Couple that with the fact that I used to smile all the time, and you can imagine how awkward and uncomfortable I felt as a little kid. Only nobody knew I was uncomfortable, because I smiled all the time and tried to hide whatever I was feeling. I learned really quickly that if you cried and fussed, adults paid attention. “What’s wrong?” they’d say. “Is she okay?” I didn’t want that kind of attention. So instead of fussing and crying, I smiled. And my smile only made my dimples more noticeable. Ugh!

Still, putting a smile on my face was always better than the alternative, which to me was the horrifying thought of making other people uncomfortable. I never wanted to do that.

“You’re always smiling!” the adults would say. As if that was the best thing ever. As if smiling is what I was supposed to do. So I did—no matter what I was really feeling. The message I got before I was even in kindergarten was: you’re not supposed to show emotion that isn’t happy. So I turned every emotion into a smile.

Nervous? Smile. Happy? Smile. Worried? Smile. Hurt? Smile. People never knew that I had these really dark feelings because I always looked so happy. The smile was on the outside, but not always on the inside.

Of course, other kids (being honest in the way kids are) noticed, and sort of made fun of me for it. They would look at me smiling for no apparent reason and tease me. “What are you smiling at?” they’d say.

What I didn’t realize until very recently is that my smile was a shield of sorts, a hedge of protection. If I smiled, no one questioned anything. So why would I ever lower that shield? Not just as a kid, but as an adult, too.

I’ve realized in these past couple of years that I’ve been using that shield my whole life. No matter what it was, I’d smile through it. I’d laugh through it. That’s still the first instinct I go back to.

The smile is what I know and what I do to make sure nobody else is uncomfortable. Which of course begs the question: Why don’t I care about my own comfort? If people are uncomfortable, isn’t that their issue?

My mom didn’t seem to notice the smile-to-hide-my-emotions part of me in my early years, and neither did I. In a way, I think we both saw my smile as a gift. After all, a smile brings warmth and comfort to others.

But thankfully my mom did notice how much I hated my dimples, and one day she decided to do something about it. Right around the start of second grade, she sat me down to watch some old Shirley Temple movies. They were full of singing and dancing, and so much fun and joy. They were great. Then she told me all about how Shirley Temple became a big famous Hollywood star—specifically because of her dimples.

Well, I thought. That changes everything!

I didn’t realize people were pointing out my dimples because they liked them. I thought they were laughing at me. I thought they were pointing them out because I was some kind of freak for having these squishy holes in my cheeks that nobody else seemed to have.

Once I realized I could be proud of my dimples like Shirley Temple was, that made my smiling-shield habit that much easier to use.

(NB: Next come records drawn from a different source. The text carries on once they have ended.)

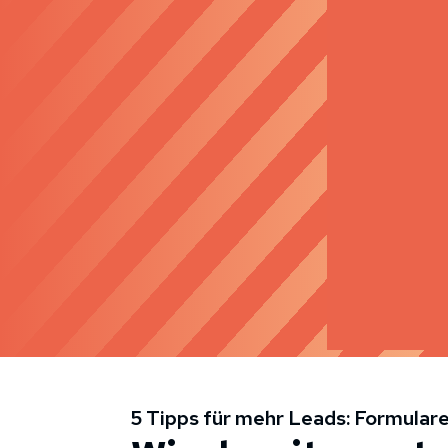
5 Tipps für mehr Leads: Formulare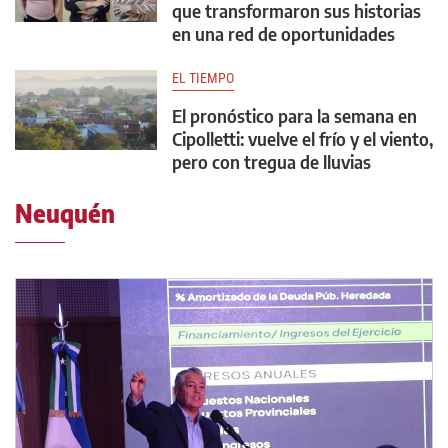
que transformaron sus historias
en una red de oportunidades
EL TIEMPO
El pronóstico para la semana en
Cipolletti: vuelve el frío y el viento,
pero con tregua de lluvias
Neuquén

Looking back, it’s amazing to me how just one afternoon of watching Shirley Temple movies, getting just one little bit of new perspective on something I hated so much, could turn that something into a positive for me. It shifted the way I looked at myself and felt about myself and carried myself from that point forward.

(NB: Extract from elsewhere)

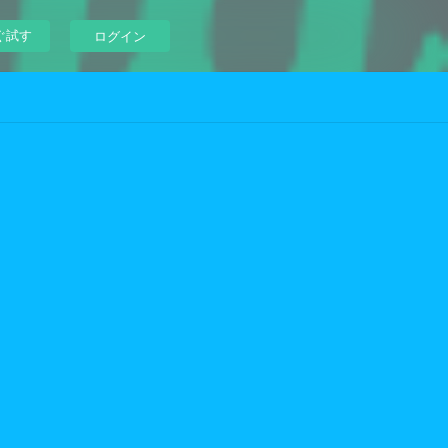
ぐ試す
ログイン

My dimples were a part of what made me me. They were cool! They made me stand out—not like some kind of freak, but because there was something special about the way I looked.

I liked that.

The fact that a negative can so easily be turned into a positive with a little perspective shift is something I should have clung to and kept reminding myself of from that moment forward. How great would it have been if, all through my childhood and teen years and early twenties, I’d reminded myself that anything that felt bad or hurt me or made me feel “less than” could be changed if I just took a little time to look into it and change it? Change my perspective, change my attitude. Of course I didn’t do that. Do any of us learn life lessons the first time we experience them? If so, I sure wish I could be that person! (Though I feel like that person is probably lying.)